Narcissists don’t happen to be particularly nice people. They preen. They grab. And they never ever really feel our pain.
Narcissists, some fascinating new business school research reminds us, also don’t make for particularly effective corporate CEOs.
This new research — out of the University of Southern California and the University of Arizona — examines the impact of CEO narcissism on corporate tax policies. That impact turns out to be fairly robust. The corporations that America’s most narcissistic CEOs run seem to be prone to engaging in highly risky corporate tax-avoidance maneuvers.
How did the authors of this new research, Kari Joseph Olsen and James Stekelberg, identify the narcissists in America’s top CEO suites? They used a variety of yardsticks, everything from the pay gap between CEOs and their fellow execs to the prominence of CEO photos in corporate annual reports.
In the end, the two business school researchers had no problem finding a statistically significant subset of narcissistic CEOs within the Fortune 500. And that hefty number of narcissists begs a rather obvious question: Do they just naturally gravitate to America’s corporate pay summit or do the incredibly cushy rewards at that summit turn otherwise normal people into narcissists?
Until fairly recently social scientists left that sort of question to philosophers. But recent years have brought a surge of research into the impact of affluence on behavior. Experiments and field observations have shown that upper-crust life may be breeding, as University of California-Berkeley psychologist Paul Piff puts it, “increased entitlement and narcissism.”
None of this, Forbes commentator Elizabeth MacBride suggested last week, would likely surprise Harold McInnes, the former CEO at AMP, the Pennsylvania-based company that rated a quarter-century ago as the world’s largest supplier of electronic connectors and America’s 150th-largest corporation.
MacBride still vividly remembers interviewing McInnes before his 1992 retirement, after the MIT-trained engineer had pledged not to take, as CEO, any more than 14 times the wage of AMP’s lowest-paid worker.
MacBride asked McInnes why he made that pledge. Excessive compensation, McInnes told her, can ruin a CEO’s judgment. Indeed, MacBride would soon learn, McInnes considered excessive compensation no less dangerous to a chief executive than an excessive intake of alcohol.

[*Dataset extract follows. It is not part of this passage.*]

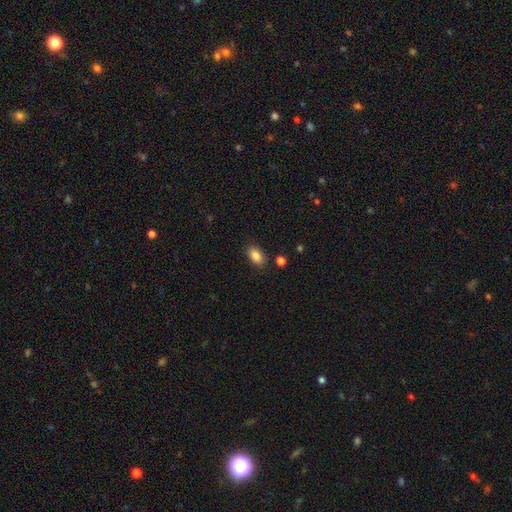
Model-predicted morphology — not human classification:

In effect, McInnes saw the narcissism coming — and tried to do his part to derail the onrushing excessive pay engine.
Now we need to do ours. Quickly. America’s top CEOs are now pulling down well over 300 times what their workers average.
Where to start? Earlier this month, Britain’s most respected watchdog over executive compensation — the High Pay Centre — released a new paper that spells out eight specific moves that could help modern industrial societies “deliver fairer, more proportionate pay for those at the top.”
Most of the moves on this valuable new list haven’t yet gained much traction in the United States. The High Pay Centre report, for instance, calls for worker representation on all corporate boards of directors and executive pay panels. Taking such a step, the new report notes, would “bring a degree of ‘real world’ perspective to deliberations on executive pay.”
The boldest proposal on the High Pay Centre list? A cap on executive pay set at a fixed multiple of a corporation’s lowest-paid employee.
“We need to build an economy where people are paid fair and sensible amounts of money for the work that they do and the incomes of the super-rich aren’t racing away from everybody else,” explains High Pay Centre director Deborah Hargreaves, the former business editor at the UK’s Guardian daily newspaper.
“A maximum pay ratio would recognize the important principle that all workers should share in a company’s success,” adds Hargreaves. “The idea must now be properly debated.”
The views expressed in this post are the author’s alone, and presented here to offer a variety of perspectives to our readers.